The Open House was not quite as well attended as it has been in other years, but it was nice. We had a chance to move around and visit with guests, and the weather was warm enough (70!) that we didn’t light the fire.  Eldest daughter came down, bearing oatmeal cookies and crackers; she uses my recipe, but hers are always so much better, and The Squire seemed to think one box of Wheat Thins was enough for the crowd. Sometimes I wonder about that man.  Both of the local grandchildren and their spouses came down, and brought the Little One, who charmed all the guests with her smiles and curly hair.  Blazer wandered from place to place, looking for a handout or a belly rub. We, of course, never feed him, or pay any attention to him.
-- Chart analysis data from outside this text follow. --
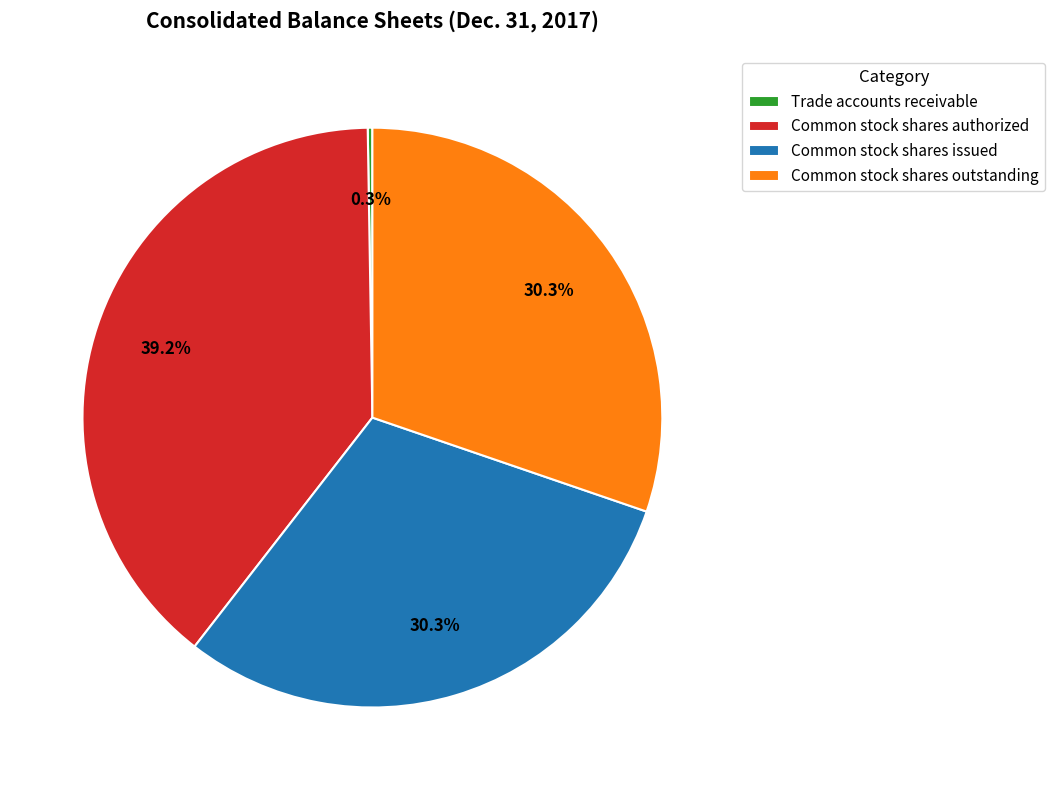

To the nearest percent, what is the average slice percentage?

25%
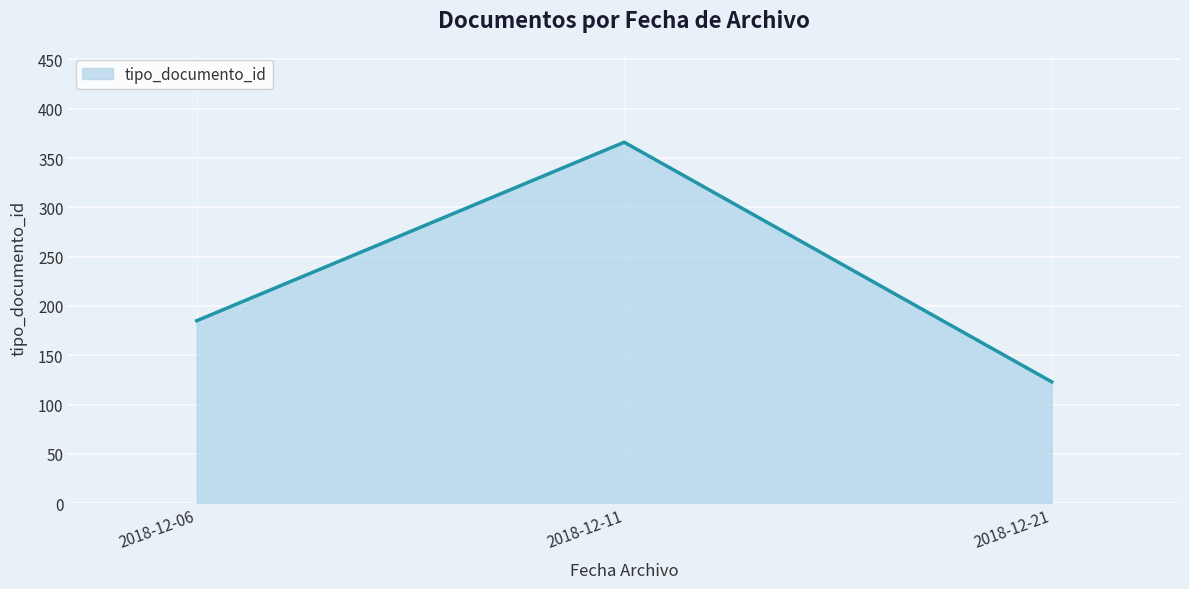

What is the ratio of the value at 2018-12-11 to the value at 2018-12-06?

2.0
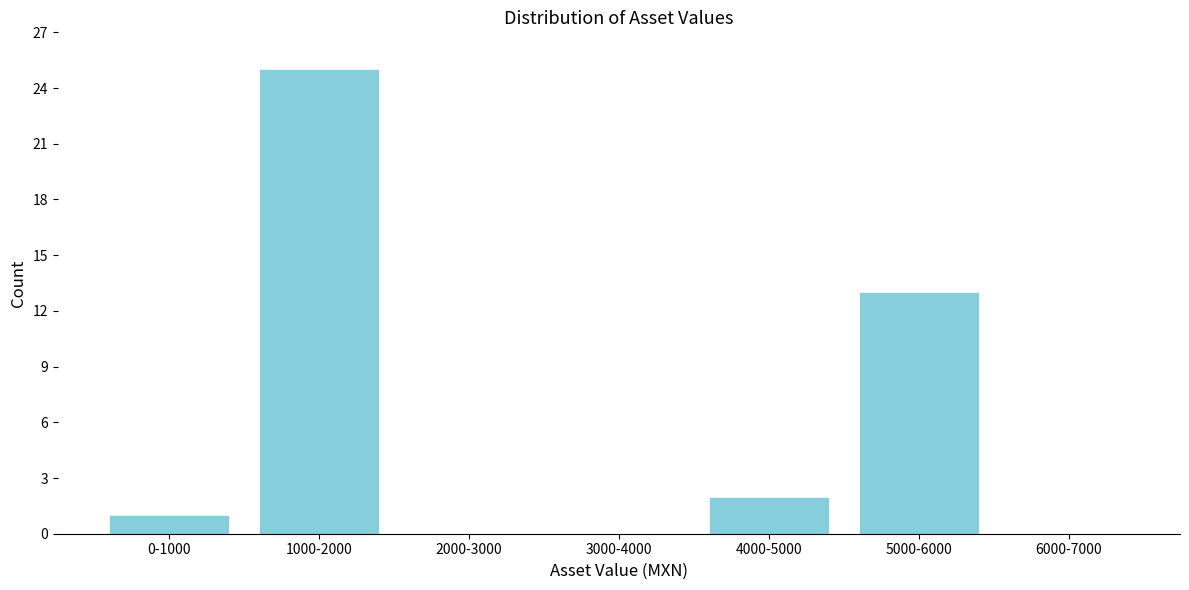

Reading left to right, transcribe all the data shown in this chart.

0-1000=1	1000-2000=25	2000-3000=0	3000-4000=0	4000-5000=2	5000-6000=13	6000-7000=0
Somehow, the conversation turned to unwanted phone calls. I don’t answer calls where the name or number is “not available”. If you’re not available, then neither am I. I also don’t speak to entire cities. If I do answer a call with a number I don’t know, I speak Cherokee. One of the guests is from Tanzania and she laughed. “I use Swahili, and just keep saying “no English, no English”.  We have another lady at church who is from Denmark, and she does same thing. Never use French or German, and Heaven forbid you should try Spanish!

The weather here has been incredibly warm. It was 70 on Sunday, and 72 on Thanksgiving day. The cherry blossoms are starting to bloom in Washington D.C., and our forsythia has little buds along the branches. The Squire was joking about  possibly mowing the lawn on more time.  Well, the weatherman is saying we may have snow flurries on Friday.

They were claiming we’d have a hard winter. When it comes, it should be a doozy.

That Reminds Me of a Story

3 Dec

We are having our annual Open House on December 13th, and are busily engaged in getting this place cleaned up. (Actually, the only reason we put ourselves through all this is to give the house a good going-over. Sort of our version of Passover cleaning.) I was using the steamer on the living room carpet when it suddenly began spewing hot water everywhere and would not suck it back up.

The Squire took it outside and got it to the point where it will suck up the water, but it won’t spray, so I had to dump the hot soapy water into a pan and go over half of the living room floor with a scrub brush.

Except that a thorough search did not locate a proper scrub brush, so I was reduced to using the toilet brush. Look, a brush is a brush, right?

And thereby hangs a tale…

Not too long after we were married our youngest daughter, who was maybe nine or ten at the most, offered to polish her dad’s shoes for him. It was a Friday night, and we let the kids stay up late to watch TV, so instead of staying in the bathroom to polish the shoes, she carried the bottle of black polish and his shoes through the dining room, into the living room, past the sofa, and finally sat the bottle on the end table.

She came upstairs to tell us she had “spilled some shoe polish”.  She had left a trail of black spots all through the house, including over the back and seat of the sofa. We told her to go to bed and we’d clean it up. Actually, this was for her own safety, as one or the other of us would have killed her if she’d stuck around – and she knew it! I filled a scrub bucket with hot soapy water, and since we only had one scrub brush, I got on my hands and knees with that and The Squire began working on the sofa with the only other tool at hand – the toilet brush.

We have always slept in the nude, even before we even knew each other. My winter pyjamas is a pair of wool socks. (It’s a good use for odd socks, and Heaven knows we all have those!) When we came down to see what sort of “spill” we had to deal with, we’d both wrapped a towel around ourselves, but they soon came unfastened, and we’d ended up with them tossed around our necks.

So you had two nekkid people, wearing socks, with towels around their necks, mumbling curses, and wielding toilet brushes. It is, as I have often said, fortunate we have no close neighbours.

And we never did get the polish off the end table.